# Recently rehomed rescue breeding bitch



## LMGGR (Jul 1, 2019)

Recently adopted ex puppy farm breeding bitch.

Does anyone else have experience of this and advice on their experience to help such a dog please?


----------



## SusieRainbow (Jan 21, 2013)

LMGGR said:


> Recently adopted ex puppy farm breeding bitch.
> 
> Does anyone else have experience of this and advice on their experience to help such a dog please?


I believe @shirleystarr has the relevant experience.

I have a privately rehomed ex-breeding bitch, but she was from a very ethical and caring breeder and had only 2 litters , and had a rescue girl who had also had 2 litters with the same breeder. 
The first thing I would advise is finding out if she's been spayed, I was told my rescue bitch had been but she hadn't.
Apart from that, lots of patience,kindness, calming measures and when she's settled with you gentle and gradual socialisation. Be prepared to house-train like a new puppy. 
Please let us know how you get on.
My first dog,the rescue, was terrified of everything and every one and had severe separation anxiety . She gradually developed into the sweetest, happiest little dog ever and died last year age 15 years.


----------



## lullabydream (Jun 25, 2013)

We used to have a member who adopted/fostered many but hasn't been round for a long time.

Not the same but I rehomed a bitch who had suffered a trauma. @SusieRainbow is right, about lots of patience, kindness etc is a must.

Our bitch liked a lot of time to herself away from hustle and bustle so her safe place was my our bedroom, which she was free to come and go from whenever she wanted. 
Reassurance due to nerves meant rewards, as she was stand offish originally to some degree. She loved food so it worked, and you can throw treats, or give them at arm's length so they don't have to come to close to you.
With giving her time and patience she soon became extremely attached to my OH like his shadow. Even though it was me who laid all the foundations for her to feel safe and secure. Though she also took a liking to my eldest son too and would also be his shadow too.

Usually with dogs from puppy farms, it's often beneficial to have a resident dog already, but not always.

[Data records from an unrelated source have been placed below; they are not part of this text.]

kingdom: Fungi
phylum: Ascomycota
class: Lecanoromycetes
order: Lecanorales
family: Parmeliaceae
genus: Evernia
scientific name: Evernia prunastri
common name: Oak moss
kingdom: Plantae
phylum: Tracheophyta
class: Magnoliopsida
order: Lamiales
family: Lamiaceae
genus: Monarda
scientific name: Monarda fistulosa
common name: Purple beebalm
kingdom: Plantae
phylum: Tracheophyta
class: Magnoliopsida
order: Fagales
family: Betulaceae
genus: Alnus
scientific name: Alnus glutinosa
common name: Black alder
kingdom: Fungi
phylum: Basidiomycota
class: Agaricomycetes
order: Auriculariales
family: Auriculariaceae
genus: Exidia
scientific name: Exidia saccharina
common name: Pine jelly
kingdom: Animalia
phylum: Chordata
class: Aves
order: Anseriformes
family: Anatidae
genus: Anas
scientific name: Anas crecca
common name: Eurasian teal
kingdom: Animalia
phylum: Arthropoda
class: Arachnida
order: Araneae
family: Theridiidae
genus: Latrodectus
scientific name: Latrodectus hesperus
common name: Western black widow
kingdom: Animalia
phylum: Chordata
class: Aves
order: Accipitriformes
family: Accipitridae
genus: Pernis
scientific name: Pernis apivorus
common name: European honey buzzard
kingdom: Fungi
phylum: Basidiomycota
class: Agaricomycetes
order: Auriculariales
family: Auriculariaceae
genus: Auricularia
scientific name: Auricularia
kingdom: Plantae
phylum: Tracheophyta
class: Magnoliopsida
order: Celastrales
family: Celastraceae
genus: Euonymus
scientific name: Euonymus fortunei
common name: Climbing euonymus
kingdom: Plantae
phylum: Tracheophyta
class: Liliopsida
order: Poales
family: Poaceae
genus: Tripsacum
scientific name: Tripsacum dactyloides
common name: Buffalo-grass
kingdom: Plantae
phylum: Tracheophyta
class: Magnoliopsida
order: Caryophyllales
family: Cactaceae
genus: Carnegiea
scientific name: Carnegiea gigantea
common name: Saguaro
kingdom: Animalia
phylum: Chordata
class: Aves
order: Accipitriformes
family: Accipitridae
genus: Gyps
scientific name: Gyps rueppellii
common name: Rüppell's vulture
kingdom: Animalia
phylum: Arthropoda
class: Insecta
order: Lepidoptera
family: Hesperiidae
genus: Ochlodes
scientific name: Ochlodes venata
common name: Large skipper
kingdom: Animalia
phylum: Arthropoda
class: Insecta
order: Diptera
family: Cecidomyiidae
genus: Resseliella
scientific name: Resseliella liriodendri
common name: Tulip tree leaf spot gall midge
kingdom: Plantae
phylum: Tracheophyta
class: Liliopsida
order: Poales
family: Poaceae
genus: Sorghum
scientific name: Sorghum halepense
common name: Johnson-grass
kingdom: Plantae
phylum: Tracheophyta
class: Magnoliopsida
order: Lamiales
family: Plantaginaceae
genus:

Just take your time, don't expect miracles. If she comes out of her shell quickly it's a bonus. Although there could possibly be more to come.


----------



## LMGGR (Jul 1, 2019)

Thanks for your replies and experience advice. We are only just into our 2nd week of having her in our home, which is quiet with myself and husband. She did not have a name previously, so getting her used to hearing and identifying with a two-syllable name said if a high friendly encouraging voice. She is just 2yrs old and a very beautiful and intelligent border collie girl. We have border collie experience, so expect there to be characteristic factors anyway. She is a quiet and gentle soul. Have her housetrained and she is sleeping to around 6am in morning, which is good. She is eating, not a lot, but enough to sustain her. She will take treats (roast chicken) as rewards whenever she does something positive. We don't give any negative feedback to her.
She is spayed and microchipped, wearing identity tagged collar. We have tried to introduce a leash to walk inside house or our enclosed garden, but she refuses to stand up, just shuttling along the floor really low or completely goes limp and lies down. Have not forced the issue, just removed leash and left her to come back to her safe place when she is ready. Don't know how to solve walking on leash problem, would appreciate any advice that folks on petforum has to offer.
Really, she is doing so well considering what she has been through in her short life!


----------



## lullabydream (Jun 25, 2013)

For the lead walking, you might have more success posting in dog training and behaviour. Time will be your friend. There have been several posts throughout the years, especially with some retired Greyhounds. Although taught to walk on the lead, the outside world is a scary place. Which acclimatising first to a collar, then attached the outside world will be very scary whilst she's adapting to the inside world too.


----------